AYRTON MONTARROYOS Você vai ter um rap muito ruim, um rap muito bom, um funk muito ruim, um funk muito bom, o brega muito ruim e o brega muito bom. De rap, eu não ouço quase nada, mas sei que há coisas importantes. Mais do funk e do brega, como bom pernambucano, e entendo que há coisas que não entendo, e não são menores por isso. Há músicas elaboradas do funk e do brega. O brega acabou como um gênero. Mas será um gênero? Ou temos vários gêneros no brega? O que a Nega do Babado faz é muito diferente do que faz Schevchenko e o Louco. São coisas bem distintas.
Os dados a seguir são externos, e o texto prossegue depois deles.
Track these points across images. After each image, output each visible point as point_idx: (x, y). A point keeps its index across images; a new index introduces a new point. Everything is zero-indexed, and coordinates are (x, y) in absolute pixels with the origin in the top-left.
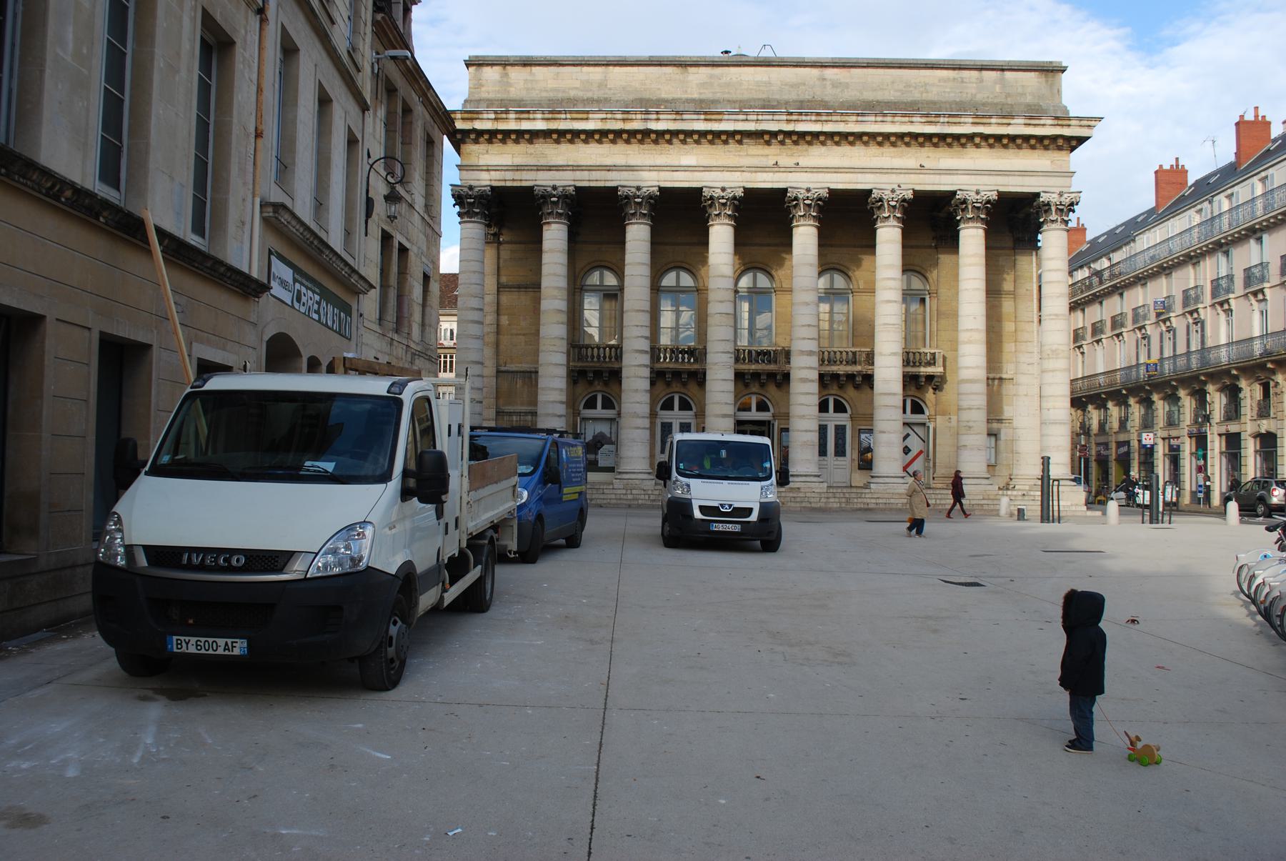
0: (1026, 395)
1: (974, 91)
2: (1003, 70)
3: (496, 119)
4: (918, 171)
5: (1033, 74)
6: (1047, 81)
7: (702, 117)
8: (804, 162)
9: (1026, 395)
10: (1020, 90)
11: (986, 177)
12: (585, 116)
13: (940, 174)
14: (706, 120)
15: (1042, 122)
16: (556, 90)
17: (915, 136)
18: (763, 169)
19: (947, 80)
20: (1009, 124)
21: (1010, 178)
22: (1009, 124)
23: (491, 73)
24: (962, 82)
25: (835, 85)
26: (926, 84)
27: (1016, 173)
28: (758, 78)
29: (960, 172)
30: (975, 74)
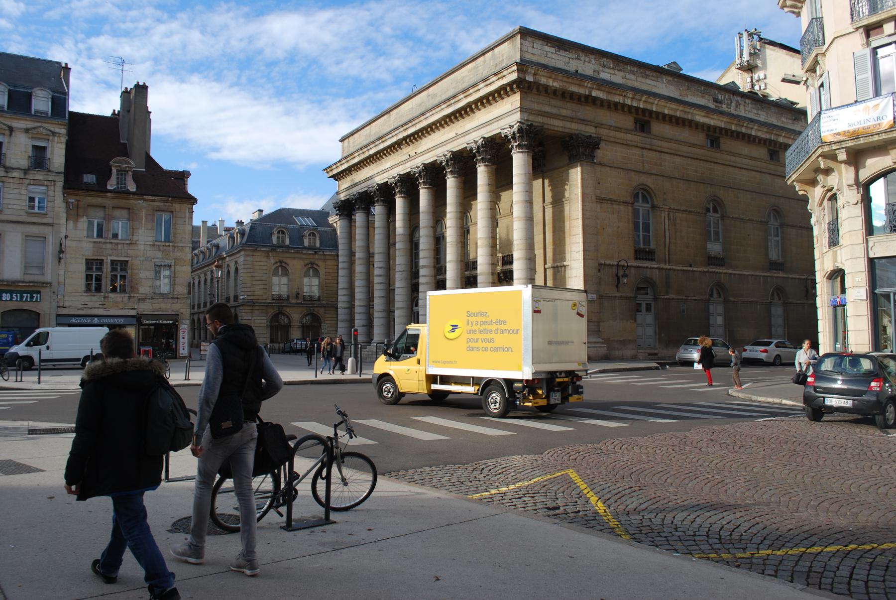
0: (576, 277)
1: (481, 71)
2: (493, 49)
3: (337, 167)
4: (456, 138)
5: (506, 44)
6: (513, 45)
7: (381, 141)
8: (419, 150)
9: (576, 277)
10: (501, 59)
11: (482, 129)
12: (352, 157)
13: (464, 136)
14: (383, 142)
15: (491, 80)
16: (360, 144)
17: (449, 116)
18: (406, 161)
19: (470, 71)
20: (479, 90)
21: (493, 125)
22: (479, 90)
23: (346, 142)
24: (478, 67)
25: (434, 96)
26: (463, 77)
27: (494, 120)
28: (410, 106)
29: (471, 131)
30: (482, 58)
Vão existir trabalhos elaborados e outros não, mas quando você coloca como uma disputa, o mercado sempre coloca uma coisa em detrimento de outra. Acho que todas perdem, o funk mais ouvido vai ser o pior do funk, o brega vai ser o pior, o mercado faz isto, fica vendo o Ibope das músicas. Imagine o povo carente de tudo, você coloca essa responsabilidade na mão das pessoas, elas ouvem e dançam o que querem. Chega no final de semana, vai ter que ouvir algo que querem que eles ouçam. Por que não uma curadoria em grandes espaços? Por que as pessoas não podem ouvir música como uma forma de educação estética? Por que a arte tem sempre que ocupar este lugar de entreter as pessoas? Por que a música tem que estar em disputa com outras músicas? Se eu gosto de Pixinguinha, isso não me impede de ouvir Luiz Gonzaga, ou a própria Nega do Babado, mas o mercado quer fazer parecer que sim, tudo contrário a isso é elitismo intelectual. A gente vive neste problema, que já é colocado pelo próprio presidente do país. Outro dia, falei com amigos músicos da importância de se ter teatro publico para as pessoas, música o tempo todo. Eles perguntaram que tipo de música. Tipo de Música? É uma pergunta que o Bolsonaro faz, com medo de que uma elite intelectual manipule as pessoas. Todo tipo de música. Agora todos, não só sertanejo universitário e funk, têm sua importância. Nem todo sertanejo deve ser muito ruim, nem todo funk deve ser incrível, mas é saber que as coisas existem e coexistem, tem coisas só pra entreter e coisa pra fruir, e a fruição traz ao homem não só os benefícios da intelectualidade, da capacidade de julgamento, de critério pra vida, mas traz também uma alegria, uma possibilidade de mundo que só existe através dela, então opera em outros espaços que o entretenimento não opera.

JOSÉ TELES é escritor e jornalista especializado em música. Foi crítico de música do Jornal do Commercio de 1987 a 2020 e já escreveu sobre o assunto em diversas publicações do país.